Human rights groups who had championed Aung San Suu Kyi’s pro-democracy campaign were aghast when she led Myanmar’s defense last December before the International Court of Justice (ICJ) on genocide charges for the army’s expulsion of Rohingya Muslims from Rakhine state in August 2017. Thousands were killed amid the crackdown, and more than 740,000 fled to safety in Bangladesh.

Defending the same military that once held her captive, Aung San Suu Kyi repeated the assertion that the army had conducted an operation to clear northern Rakhine of Muslim insurgents who carried out deadly attacks on police outposts, and asked the ICJ to drop the case.

Inside Myanmar, which was under harsh military rule for nearly 50 years until 2011, it is the actions of Aung San Suu Kyi’s government on the political prisoner issue that will determine its legacy in working towards democracy, said AAPP cofounder and secretary Bo Kyi.

“If it genuinely wants to build a democratic state, it should pay attention to creating an environment where basic human rights are guaranteed,” he told RFA.

“When there are arrests and charges for exercising basic human rights, it is difficult to call it a democratic government,” he said.

Hope dies hard

Not everyone has given up on Aung San Suu Kyi — not even a supporter of the Peacock Generation who was arrested during a brawl with police.

Nan Linn, one of five political activists arrested and charged with harming public servants following a May 2019 confrontation between police and sympathizers of the Peacock Generation troupe, said he hoped to see action from the government before the November elections.

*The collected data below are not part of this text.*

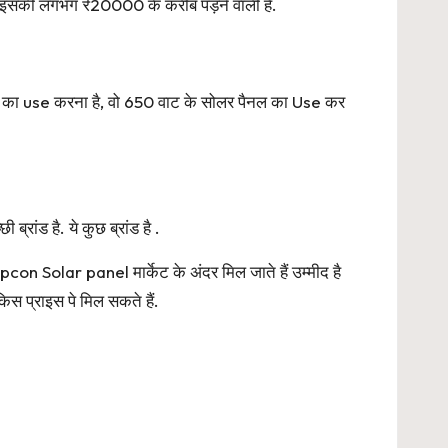
ी इसकी लगभग ₹20000 के करीब पड़ने वाली है.
 का use करना है, वो 650 वाट के सोलर पैनल का Use कर
ंड है. ये कुछ ब्रांड है .
on Solar panel मार्केट के अंदर मिल जाते हैं उम्मीद है
 प्राइस पे मिल सकते हैं.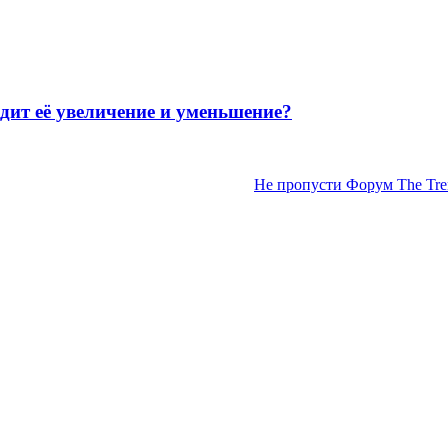
 её увеличение и уменьшение?
Не пропусти Форум The Tren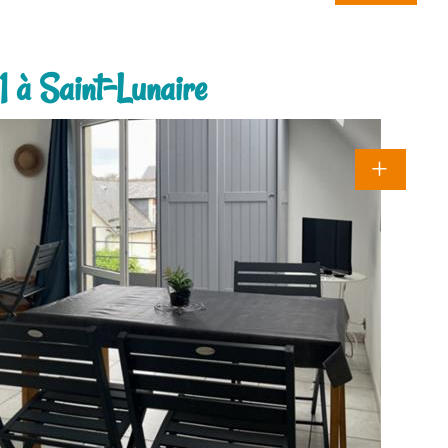
 1 à Saint-Lunaire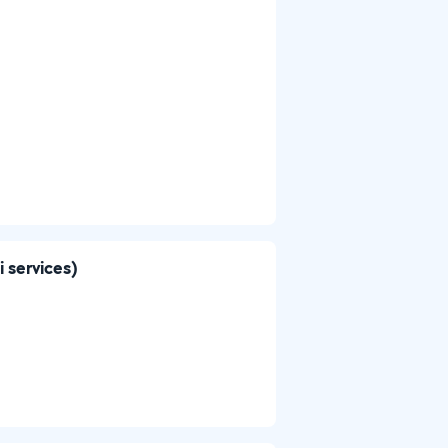
i services)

“I don’t think Daw [honorific] Aung San Suu Kyi’s government’s has received [enough] public support, so [she] will view the prisoner release as a required task to complete in order to win the next election,” he said.

Thet Swe Win, executive director of the Center for Youth and Social Harmony, even pointed to the ongoing trials of members of the Peacock Generation as a “good sign” that authorities are clearing the dockets, rather than leaving cases in limbo.

“We have seen the successive court trials of Peacock Generation satire group and quick verdicts in the past few weeks,” he said.

“We are hoping that the ruling government tries to get all the cases for prisoners of conscience cleared and secures their release before its tenure ends.”

The AAPP said it sent the Myanmar government an updated list of political prisoners and requested their release in March.

In April, President Win Myint — a former political prisoner jailed for his role in the 1988 pro-democracy protests that launched Aung San Suu Kyi’s career — freed nearly 25,000 inmates across the country as part of the annual amnesty marking the Buddhist New Year, but only 18 political prisoners were released.